The researches find that the a stem cell transplant, this procedure replaces damaged or diseased bone marrow with healthy cells. The process involves wiping out the body’s bone marrow and immune system with chemotherapy and sometimes radiation. Then healthy donor cells are infused intravenously into the bloodstream so new cells can grow.

Body’s bone marrow

Bone marrow transplants often are used to treat leukemia; lymphomas; multiple myeloma; and other nonmalignant blood disorders, such as sickle cell anemia. As with solid organ transplantation, the most important factor in a successful transplant is finding a donor that is matched in terms of human leukocyte antigens (HLA).

“HLA stands for human leukocyte antigens, which are proteins or markers on the surface of the cells. “The body’s immune system uses these markers to recognize which cells belong in your body and which do not,” explains Dr. Ernesto Ayala, a Mayo Clinic hematologist/oncologist with the Transplant Program. “We want the donor to be HLA identical with the patient or as close as possible. This is critical for the success of the transplant.”

Bone Marrow Transplant

Typically, doctors look to a patient’s family first for a match. “On average, we will find a donor in the patient’s family only 20% to 25% of the time. And then there are patients who do not have siblings or children. The next best option is to go to the registry for a match,” says Dr. Ayala. For more than 30 years, an organization known as Be The Match has operated an international bone marrow registry that aims to match donors and patients in need.
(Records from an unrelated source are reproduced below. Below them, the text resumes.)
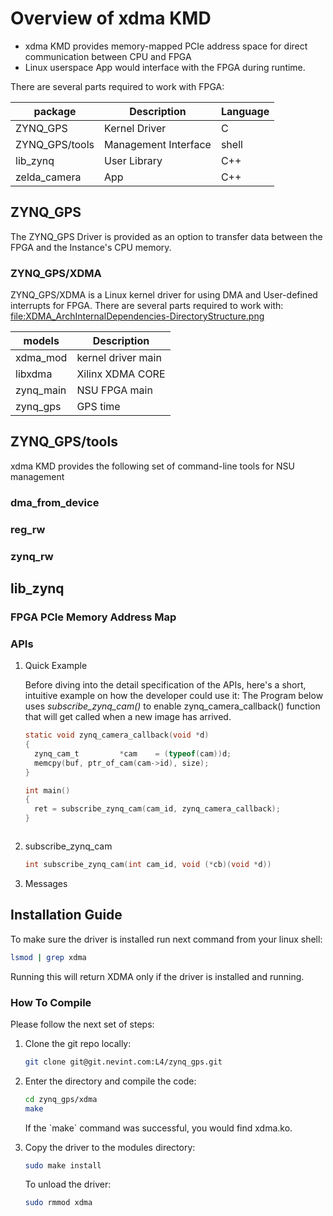 #+OPTIONS: ^:nil

* Overview of xdma KMD
  - xdma KMD provides memory-mapped PCIe address space for direct communication between CPU and FPGA
  - Linux userspace App would interface with the FPGA during runtime.

  There are several parts required to work with FPGA: 
  [[file:ArchInternalDependencies-DirectoryStructure.png]]

| package        | Description          | Language |
|----------------+----------------------+----------|
| ZYNQ_GPS       | Kernel Driver        | C        |
| ZYNQ_GPS/tools | Management Interface | shell    |
| lib_zynq       | User Library         | C++      |
| zelda_camera   | App                  | C++      |


** ZYNQ_GPS
   The ZYNQ_GPS Driver is provided as an option to transfer data between the FPGA and the Instance's CPU memory.
   
*** ZYNQ_GPS/XDMA
    ZYNQ_GPS/XDMA is a Linux kernel driver for using DMA and User-defined interrupts for FPGA.
    There are several parts required to work with: 
    file:XDMA_ArchInternalDependencies-DirectoryStructure.png

    | models    | Description        |
    |-----------+--------------------|
    | xdma_mod  | kernel driver main |
    | libxdma   | Xilinx XDMA CORE   |
    | zynq_main | NSU FPGA main      |
    | zynq_gps  | GPS time           |


** ZYNQ_GPS/tools
   xdma KMD provides the following set of command-line tools for NSU management
   
*** dma_from_device
*** reg_rw
*** zynq_rw

** lib_zynq
   [[file:ClusterCallButterflyGraph-lib_zynq_cam_irq-cpp.png]]

*** FPGA PCIe Memory Address Map
   
*** APIs

**** Quick Example
     Before diving into the detail specification of the APIs, here's a short, intuitive example on how the developer could use it:
     The Program below uses [[subscribe_zynq_cam][subscribe_zynq_cam()]] to enable
     zynq_camera_callback() function that will get called when a new image has
     arrived.


     #+BEGIN_SRC c
       static void zynq_camera_callback(void *d)
       {
         zynq_cam_t         *cam    = (typeof(cam))d;
         memcpy(buf, ptr_of_cam(cam->id), size);
       }

       int main()
       {
         ret = subscribe_zynq_cam(cam_id, zynq_camera_callback);
       }


     #+END_SRC
**** subscribe_zynq_cam
     #+begin_src c
       int subscribe_zynq_cam(int cam_id, void (*cb)(void *d))
     #+end_src
     
**** Messages


** Installation Guide
   To make sure the driver is installed run next command from your linux shell:
   #+begin_src bash
   lsmod | grep xdma
   #+end_src
   Running this will return XDMA only if the driver is installed and running.

*** How To Compile
   Please follow the next set of steps:
   
**** Clone the git repo locally:
     #+begin_src bash
       git clone git@git.nevint.com:L4/zynq_gps.git
     #+end_src

**** Enter the directory and compile the code:
     #+begin_src bash
       cd zynq_gps/xdma
       make
     #+end_src
     If the `make` command was successful, you would find xdma.ko.

**** Copy the driver to the modules directory:
     #+begin_src bash
       sudo make install
     #+end_src
       
     To unload the driver:
     #+begin_src bash
       sudo rmmod xdma
     #+end_src
  





   

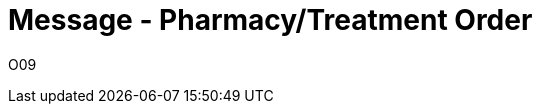 = Message - Pharmacy/Treatment Order
:v291_section: "4A.3.3"
:v2_section_name: "OMP - Pharmacy/Treatment Order Message (Event O09)"
:generated: "Thu, 01 Aug 2024 15:25:17 -0600"

[tabset]
O09



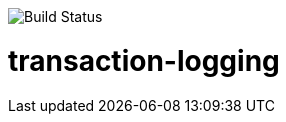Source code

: image::https://travis-ci.org/karthy86/payload-logging.svg?branch=master[Build Status]

# transaction-logging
Mayo Clinic is one of the 152 transplant centers in the U.S. who partner with Be The Match. Although there are more than 12 million donors in the U.S., Dr. Ayala is passionate about growing the bone marrow donor registry, as finding a match is not always easy. “The biggest challenge we have in finding donors for patients needing bone marrow transplantation is ethnicity,” he says. “For a Caucasian American, the chance of finding an HLA-matched bone marrow donor through the international registry is around 75%.

Some demographic information

But if the patient belongs to an ethnic minority, let’s say, African American or Hispanic or Middle Eastern, then the chance of finding a donor in the registry drastically drops to less than 25%, meaning many of these patients may never receive a transplant.” Joining the donor registry is simple, says Dr. Ayala. “To become a  donor, you go; provide some demographic information, such as your age, gender and location; and request a kit. When you receive the kit, you swab your cheek, put it back in the envelope, seal it and send it. That’s it.”